I often do the protein midday and just leave in the pot covered at room temp until I am actually making the risotto... or you can start the risotto about 20 minutes prior to the meat being done whatever your schedule allows. At some point you will need to pull the meat and have it ready, I do it in between adding broth while cooking the Risotto.

Note: anytime you are using a braised meat, Risotto is more of a project for a day when you have time. I've made with quicker weeknight ingredients, like shrimp and green beans or chicken and pea, stick with me and I'll revisit and reinvent Risotto a time or two.... it's inevitable, but this post will get your feet wet.


As usual, I digress, cut your asparagus in 3 inch segments [approximately 1 cup], discarding the tough end and blanch it for 3 minutes.

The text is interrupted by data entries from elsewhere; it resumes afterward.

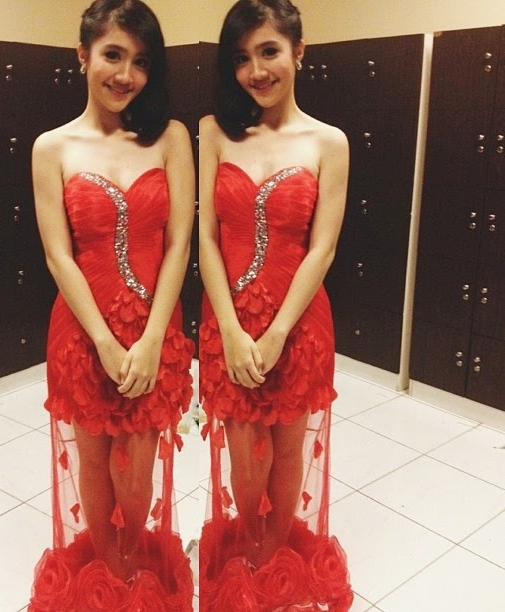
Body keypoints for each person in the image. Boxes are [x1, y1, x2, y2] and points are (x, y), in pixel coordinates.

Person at [27, 1, 195, 609]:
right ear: (83, 55)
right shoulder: (52, 147)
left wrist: (152, 339)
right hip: (81, 333)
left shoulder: (170, 138)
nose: (126, 75)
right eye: (113, 56)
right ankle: (108, 585)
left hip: (155, 329)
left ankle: (133, 579)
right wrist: (102, 339)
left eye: (141, 62)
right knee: (94, 466)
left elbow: (179, 243)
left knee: (136, 470)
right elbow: (58, 255)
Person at [198, 0, 353, 609]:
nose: (256, 71)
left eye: (269, 52)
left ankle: (273, 570)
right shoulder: (215, 132)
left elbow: (323, 247)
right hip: (228, 322)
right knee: (245, 459)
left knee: (289, 451)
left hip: (300, 322)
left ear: (299, 51)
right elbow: (207, 239)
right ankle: (251, 561)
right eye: (242, 58)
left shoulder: (329, 142)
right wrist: (231, 330)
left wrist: (279, 330)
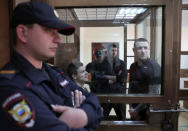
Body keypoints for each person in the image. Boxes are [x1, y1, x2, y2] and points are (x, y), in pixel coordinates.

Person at [0, 1, 103, 131]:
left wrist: (82, 115)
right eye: (48, 30)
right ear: (22, 33)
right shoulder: (10, 87)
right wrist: (88, 117)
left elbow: (95, 102)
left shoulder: (53, 72)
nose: (58, 39)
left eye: (57, 31)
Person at [86, 48, 127, 120]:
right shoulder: (93, 65)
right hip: (104, 95)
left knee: (122, 119)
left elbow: (122, 79)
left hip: (118, 94)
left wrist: (106, 76)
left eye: (115, 50)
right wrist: (108, 79)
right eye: (112, 50)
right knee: (102, 119)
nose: (113, 52)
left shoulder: (121, 63)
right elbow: (95, 78)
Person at [128, 38, 161, 120]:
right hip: (134, 109)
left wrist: (137, 110)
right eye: (139, 48)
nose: (143, 51)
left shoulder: (155, 67)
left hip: (148, 109)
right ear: (134, 50)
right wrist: (131, 107)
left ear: (149, 49)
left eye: (145, 48)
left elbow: (153, 93)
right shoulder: (133, 66)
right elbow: (131, 87)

ok meat braising or braised.... asparagus blanched and set aside. 
Here is my method for Risotto.... developed from Think Like A Chef by Tom Colicchio, one of my heroes.  Not to digress AGAIN, but that is one book I highly recommend if you love to cook.  Really gave a great perspective on cooking and recipes and I credit it for my ability to think outside the box in the kitchen.  

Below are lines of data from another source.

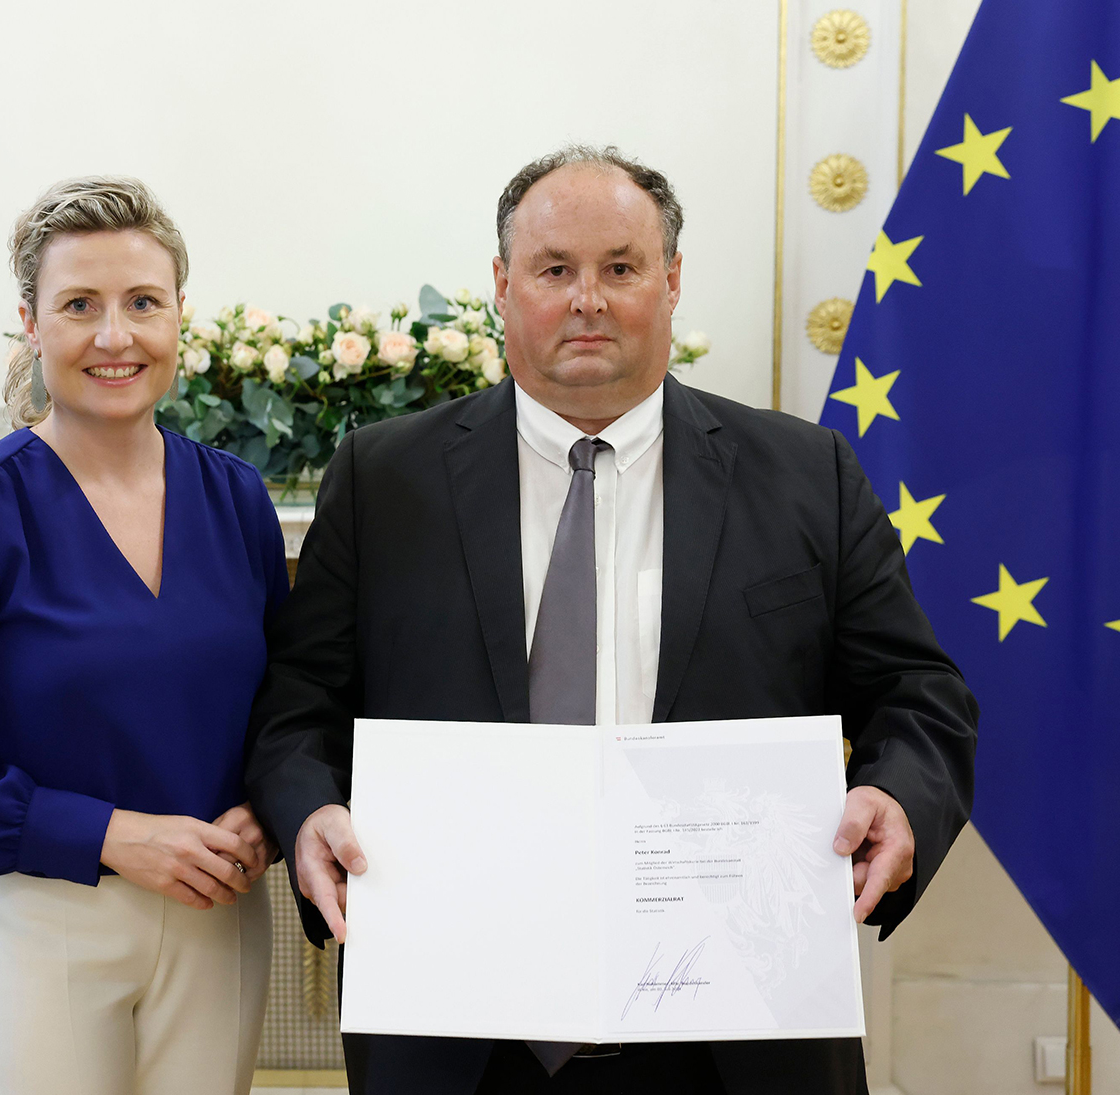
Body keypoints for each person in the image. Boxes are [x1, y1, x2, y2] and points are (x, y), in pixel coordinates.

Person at [245, 146, 978, 1095]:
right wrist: (308, 813)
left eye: (621, 268)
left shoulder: (809, 477)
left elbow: (921, 697)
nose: (588, 299)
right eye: (555, 270)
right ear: (503, 288)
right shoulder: (383, 481)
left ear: (671, 284)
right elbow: (296, 709)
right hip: (457, 1035)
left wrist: (901, 799)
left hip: (737, 1036)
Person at [0, 176, 289, 1095]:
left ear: (181, 316)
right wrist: (109, 834)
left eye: (142, 302)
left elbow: (282, 704)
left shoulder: (236, 499)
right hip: (41, 919)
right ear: (32, 322)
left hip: (220, 916)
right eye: (79, 305)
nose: (114, 335)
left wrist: (271, 808)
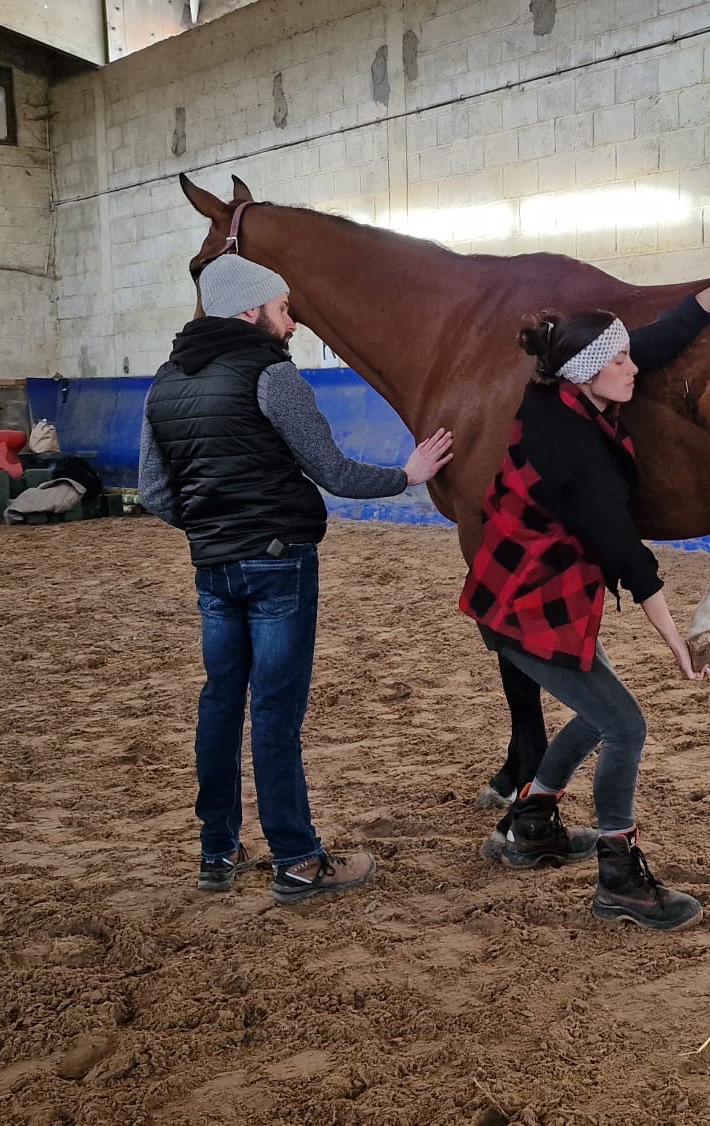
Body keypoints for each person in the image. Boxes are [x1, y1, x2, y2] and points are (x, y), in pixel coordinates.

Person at [460, 252, 710, 930]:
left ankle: (531, 825)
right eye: (620, 364)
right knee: (625, 724)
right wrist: (681, 646)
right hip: (524, 608)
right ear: (590, 375)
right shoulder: (575, 452)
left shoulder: (571, 381)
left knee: (598, 715)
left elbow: (660, 337)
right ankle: (620, 873)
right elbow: (628, 558)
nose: (635, 369)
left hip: (533, 596)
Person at [138, 253, 454, 904]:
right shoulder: (273, 375)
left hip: (214, 567)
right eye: (283, 310)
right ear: (251, 311)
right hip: (278, 562)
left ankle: (217, 852)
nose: (292, 324)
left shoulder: (165, 382)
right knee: (275, 715)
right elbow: (333, 472)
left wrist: (212, 528)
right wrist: (407, 475)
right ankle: (297, 861)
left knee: (220, 708)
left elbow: (153, 492)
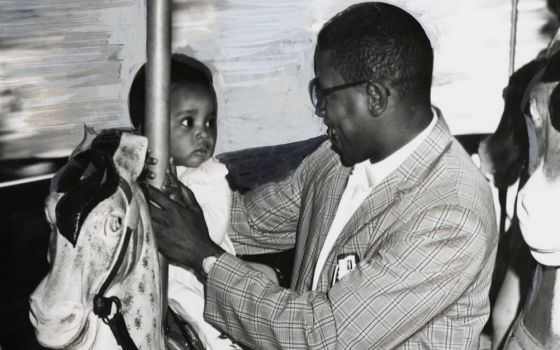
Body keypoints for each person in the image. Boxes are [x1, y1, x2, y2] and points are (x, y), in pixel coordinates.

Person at [148, 3, 499, 349]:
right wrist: (151, 193)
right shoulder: (336, 161)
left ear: (374, 97)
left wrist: (204, 256)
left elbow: (320, 336)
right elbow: (243, 222)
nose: (319, 109)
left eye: (324, 93)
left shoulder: (451, 214)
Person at [129, 54, 253, 349]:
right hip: (157, 274)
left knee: (196, 307)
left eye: (210, 121)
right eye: (188, 121)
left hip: (196, 276)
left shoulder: (209, 176)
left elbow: (212, 229)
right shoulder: (142, 175)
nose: (203, 132)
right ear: (150, 129)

Back to business, here's what you need for Risotto:




Risotto Recipe
5 cups chicken broth
2 tbsp olive oil
1 onion [diced]
1 cup Arborio Rice [Risotto]
1 tsp kosher salt
2 tbsp butter
1/4 cup shredded Parmesan/Romano Cheese [if desired]
salt & pepper to taste
In a saucepan, heat the chicken broth to a boil then turn down to simmer. In meanwhile heat large saute pan [5 quart] with olive oil on medium heat, add onion, saute about 5 minutes over medium heat. Add Arborio Rice and saute until translucent [about 4 minutes].  Sprinkle with kosher salt, add 2 cups stock and stir at a low simmer.  Continue adding the stock 2 cups at a time about every 5-7 minutes... stirring nearly constantly. After about 20-25 minutes the risotto should be tender. Add butter, Parmesan and whatever protein/veggie you are using..... for me tonight, the pork and asparagus, stir well and allow to marry for 10 minutes on extremely low heat, stirring frequently.  Salt & pepper to taste.


Voila!


it's romantic, it's fancy, it's Wednesday and yes, the kids LOVE it!